◆ Problem
The entries below are to be written out again without alteration.

Collected data:
━━━━━━━━━━━━━━━━

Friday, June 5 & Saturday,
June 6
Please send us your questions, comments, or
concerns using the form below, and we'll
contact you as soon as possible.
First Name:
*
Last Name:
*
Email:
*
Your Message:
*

━━━━━━━━━━━━━━━━

◆ Answer section
Friday, June 5 & Saturday,
June 6
Please send us your questions, comments, or
concerns using the form below, and we'll
contact you as soon as possible.
First Name:
*
Last Name:
*
Email:
*
Your Message:
*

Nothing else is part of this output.